72 Wie Ernst von einem Drachen angefallen wird.

Ernst wird am frühen Nachmittag von Doña Adicción heimgesucht. Sie fährt in ihrer pflaumenblauen Luxuskarosse vor und faucht im Katastrophenunterton: «Wann hat denn unser Corazón das letzte Mal etwas Währschaftes gegessen?» Ernst senkt Ernsts Augen und murmelt: «Es tut Ernst leid.» Doña Adicción streicht Ernst über Ernsts Glatze und sagt: «Brav, brav, braver Ernst!» Und um ihren Zögling aufzuheitern, öffnet die Signoruzza ihre Bonbonniere und offeriert Ernst 1 Magnum Wollust.
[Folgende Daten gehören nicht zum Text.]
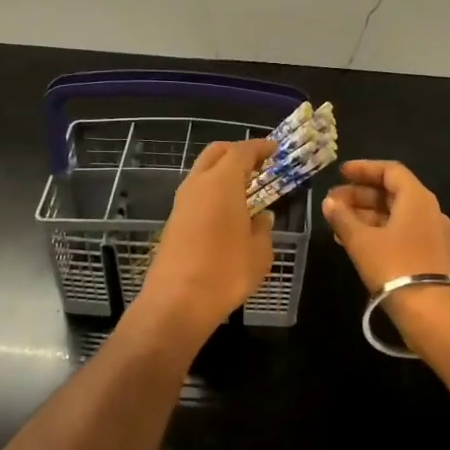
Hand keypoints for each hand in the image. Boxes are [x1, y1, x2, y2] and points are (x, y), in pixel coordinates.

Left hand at [133, 139, 275, 340]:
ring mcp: (181, 202)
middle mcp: (198, 184)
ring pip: (202, 172)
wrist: (177, 302)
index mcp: (222, 182)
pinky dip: (213, 190)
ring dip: (222, 172)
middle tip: (259, 164)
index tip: (276, 149)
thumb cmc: (226, 272)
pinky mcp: (173, 221)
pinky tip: (227, 210)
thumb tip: (261, 216)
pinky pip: (196, 193)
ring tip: (246, 188)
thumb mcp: (259, 251)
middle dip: (238, 152)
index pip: (242, 151)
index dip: (260, 147)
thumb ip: (262, 228)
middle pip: (216, 153)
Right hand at [321, 160, 449, 349]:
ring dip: (365, 215)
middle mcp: (428, 211)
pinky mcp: (429, 256)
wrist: (434, 313)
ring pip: (394, 215)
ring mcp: (431, 235)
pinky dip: (376, 232)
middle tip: (332, 202)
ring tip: (337, 223)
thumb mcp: (362, 241)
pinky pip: (399, 233)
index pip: (390, 171)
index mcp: (416, 198)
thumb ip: (343, 217)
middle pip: (392, 193)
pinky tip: (354, 243)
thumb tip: (330, 201)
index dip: (364, 169)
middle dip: (359, 195)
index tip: (340, 172)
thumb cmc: (395, 266)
Ernst bewundert ihr Korallenkolljeh und ihre zaubrische Taille de guêpe und schleckert stillvernügt am pinkfarbenen Schokoüberzug. Da zischt’s und das Spukweib ist verschwunden. Doch Ernst spürt, wie sie Ernst noch in Ernsts Ohren liegt. Ernst hört gebannt zu, bewegt Ernst aber nicht. Dann sieht Ernst, wie sie ins Flugzeug steigt. Sie geht zum Captain, nimmt aus ihrer Chanel Vitalumière Loose Powderpuderbox den Minikabukipinsel und lehnt sich aus dem vom Abendrot hell erleuchteten Cockpit und winkt und winkt und grinst dazu wie die weltberühmte Cheshire Cat.

 

 

Ernst wirft das Eis weg und schlendert zur Klosterbibliothek. Ernst will wieder einmal einige Zeilen im altenglischen Epos Beowulf lesen, das Ernst als Anglistikstudent kennen gelernt hat. Ernst schlägt den Band aufs Geratewohl auf und trifft auf jene tragische Stelle, wo Beowulf auf den wyrm trifft, den Lindwurm, der sich wie ein Irrer auf den Helden stürzt und ihn mit wallenden Feuerschwaden einhüllt. Beowulf versucht sich mit seinem Schild zu schützen, doch der Schild ist aus Holz und beginnt zu brennen.

æfter ðám wordum / wyrm yrre cwóm
atol inwitgæst / óðre síðe
fýrwylmum fáh / fíonda níosan
láðra manna / lígýðum forborn
bord wið rond[1]

Ernst übersetzt Wort für Wort:

æfter ðám wordum / wyrm yrre cwóm
Nach diesen Worten / der Wurm irre kam

atol inwitgæst / óðre síðe
schrecklich verschlagener Gast / ein anderes Mal

fýrwylmum fáh / fíonda níosan
mit einem Feuerwalm gefärbt / feindlich hasserfüllt

láðra manna / lígýðum forborn
den verhassten Mannen / der Flammenwall verbrannte

bord wið rond
das Brett bis zum Rand

Ernst ist wie damals wieder Feuer und Flamme und liest laut:

Nach diesen Worten kam der Lindwurm wie ein Irrer hervor, dieser schrecklich verschlagene Gast, kam ein zweites Mal hervor, fauchte Flammen vor sich her, feindlich, feindlich, voller Hass auf die verhassten Menschen und verbrannte Ernsts Schild am Rand.

Als Ernst Ernst wieder über den Text beugt, hört Ernst, wie ein Fenster aufspringt. Ernst dreht Ernst um – zu spät! Der Drache hat Ernst aufgespürt und bläst Ernst aus den Nüstern seine Flammen entgegen. Noch gelingt es Ernst, Ernsts Arm vor Ernsts Augen zu halten, doch dann stürzt Ernst von Ernsts Stuhl und verliert Ernsts Besinnung.

Wie Ernst wieder zu Ernst kommt, bemerkt Ernst, dass jemand mit einer Taschenlampe in Ernsts Augen leuchtet. Frater Guillaume murmelt: «Keine commotio cerebri.» Dann zeigt er auf Ernsts rechte Hand und sagt: «Ernst hat Ernst bei Ernsts Sturz das Handgelenk verstaucht, es hätte auch zu einer Fraktur kommen können.» Ernst schaut benommen vor Ernst hin und fragt: «Und Ernsts Wellness Journal?» Der Klosterarzt lächelt und meint: «Das ist ja schon mal ein gutes Zeichen! Das Beste ist, wenn Ernst über Nacht im Monasterium bleibt und dann sehen wir morgen weiter.»